Friedensnobelpreis für die EU – Nachdenkliche Freude

Seit gestern sind viele wieder stolz auf die EU, „wir“ haben den Friedensnobelpreis. Ein unabhängiges Gremium steht jedes Jahr vor der Aufgabe, den Friedensnobelpreis zu vergeben. Nicht immer ist das Ergebnis nachvollziehbar, und immer wird es neben Freude auch Kritik geben.

Dieses Mal wurde nicht ein Person ausgezeichnet, sondern ein Staatenverbund, der es in den letzten Monaten schwer hatte, mit positiven Meldungen in die Medien zu kommen. Und auch jetzt bin ich gespannt, wie lange die Freude hält und wann die negativen Anmerkungen wieder Oberhand gewinnen.

Gewiss, auch die zur Diskussion gestandene Menschenrechtsorganisation Memorial unter ihrem Gründungsmitglied Swetlana Gannuschkina hätte sich über den Friedensnobelpreis gefreut, ihre Arbeit wäre mehr ins Licht der weltweiten Öffentlichkeit gerückt. Die Bemerkung von Frau Gannuschkina, dass die Entscheidung für die EU ein „Zeichen von Impotenz“ sei, und dass die Auszeichnung „einer staatlichen bürokratischen Struktur zuerkannt“ worden sei, zeigt die Enttäuschung.

Ich persönlich bin nicht der Meinung, dass die Auszeichnung der bürokratischen Struktur gilt, sondern der Tatsache, dass die Menschen in Europa seit dem zweiten Weltkrieg über Ländergrenzen zueinander gefunden haben und es geschafft haben, Gräben zuzuschütten und ein friedliches Miteinander zu verwirklichen.Insbesondere die Aussöhnung zwischen Frankreich und Deutschland ist dabei hervorzuheben.

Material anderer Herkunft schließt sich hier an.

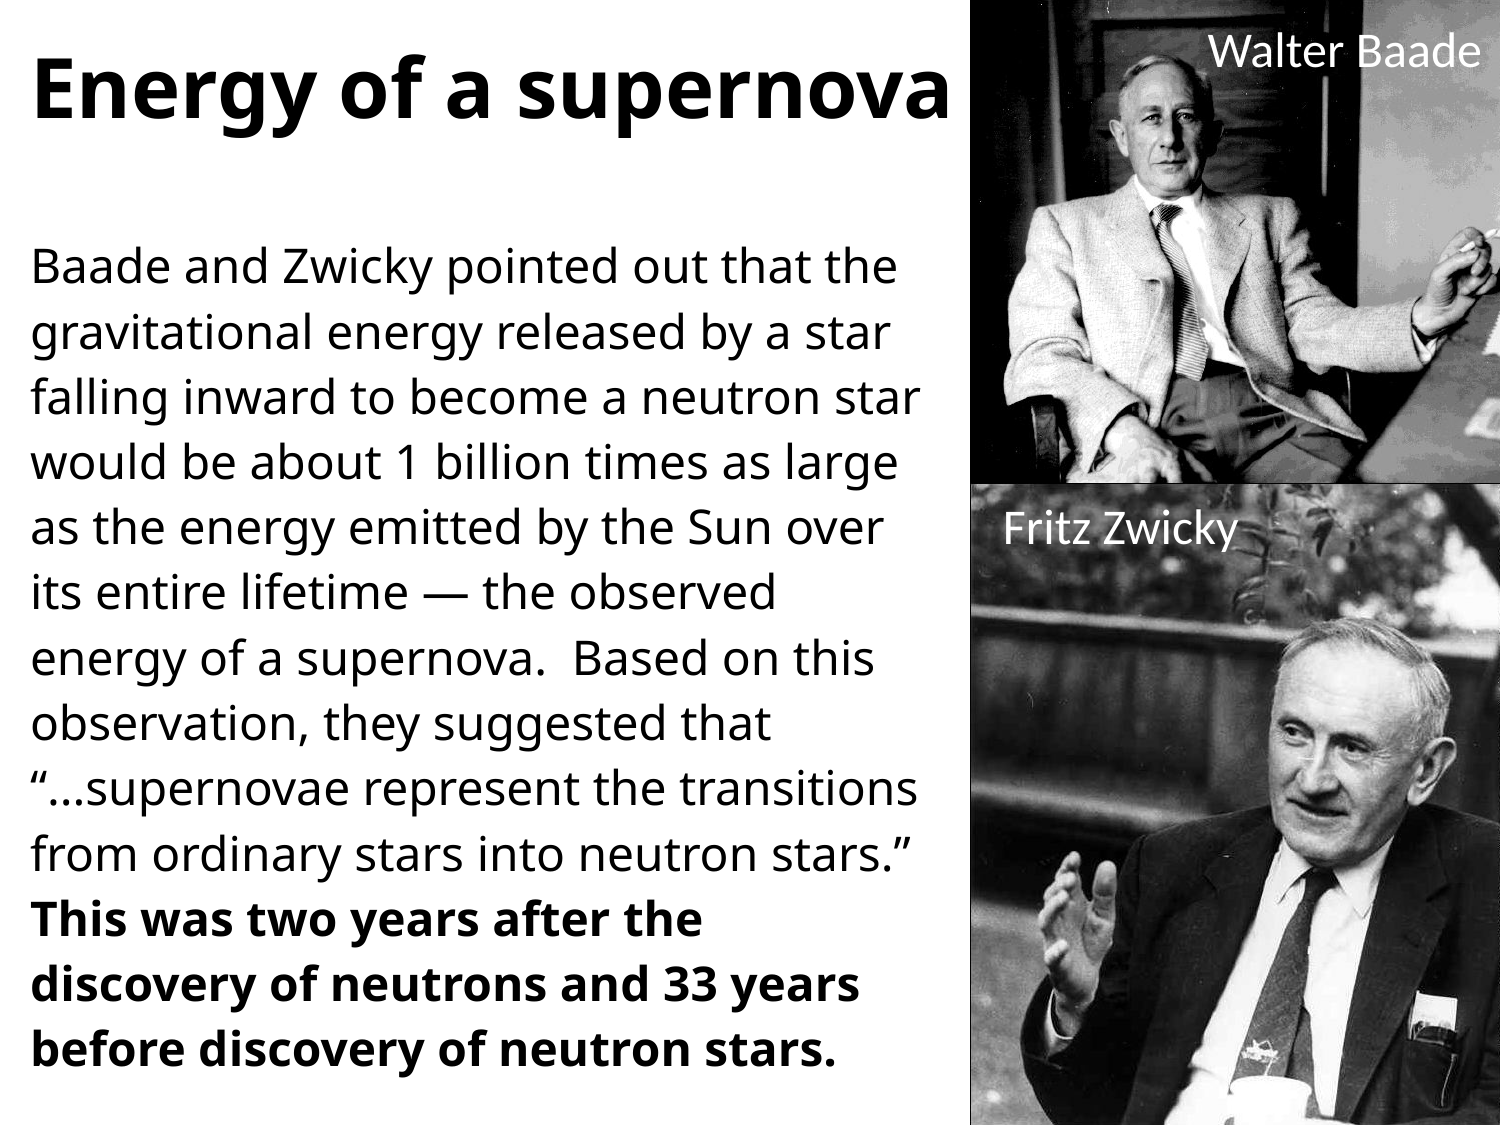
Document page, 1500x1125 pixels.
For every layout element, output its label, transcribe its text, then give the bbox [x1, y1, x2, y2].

text_box Walter Baade [1193, 9, 1498, 85]
text_box Fritz Zwicky [988, 486, 1255, 562]
list Baade and Zwicky pointed out that the gravitational energy released by a star falling inward to become a neutron star would be about 1 billion times as large as the energy emitted by the Sun over its entire lifetime — the observed energy of a supernova. Based on this observation, they suggested that “...supernovae represent the transitions from ordinary stars into neutron stars.” This was two years after the discovery of neutrons and 33 years before discovery of neutron stars. [30, 232, 931, 1096]
title Energy of a supernova [30, 38, 970, 136]
picture [970, 0, 1500, 1125]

Trotzdem muss uns der Friedensnobelpreis zum Nachdenken anregen. Was ist aus den Ideen und dem Einsatz von Jean Monnet, Jacques Delors, Robert Schuman und Helmut Kohl geworden? Diese Politiker standen als authentische Botschafter und Verfechter einer grossen Sache, die heute sich in Diskussionen über Glühbirnen und kränkelnder gemeinsamer Währung erschöpft.

Wir sollten uns, vor allem nach dieser Auszeichnung, wieder darauf besinnen, was die EU war und auch im Kern noch ist, nämlich ein Zusammenschluss der europäischen Staaten mit dem Ziel, Europa miteinander zu gestalten. Wir nehmen den Frieden in Europa schon so selbstverständlich hin, dass wir ihn überhaupt nicht mehr wahrnehmen. In Regionen der Erde, in der ein friedliches Zusammenleben der Nachbarstaaten nach langen Kriegen erst langsam wächst, wird die Geschichte der EU anerkennend diskutiert, während die Europäer selbst sich in den Details der Tagespolitik so verlieren, dass sie das grosse Bild Europa gar nicht mehr sehen.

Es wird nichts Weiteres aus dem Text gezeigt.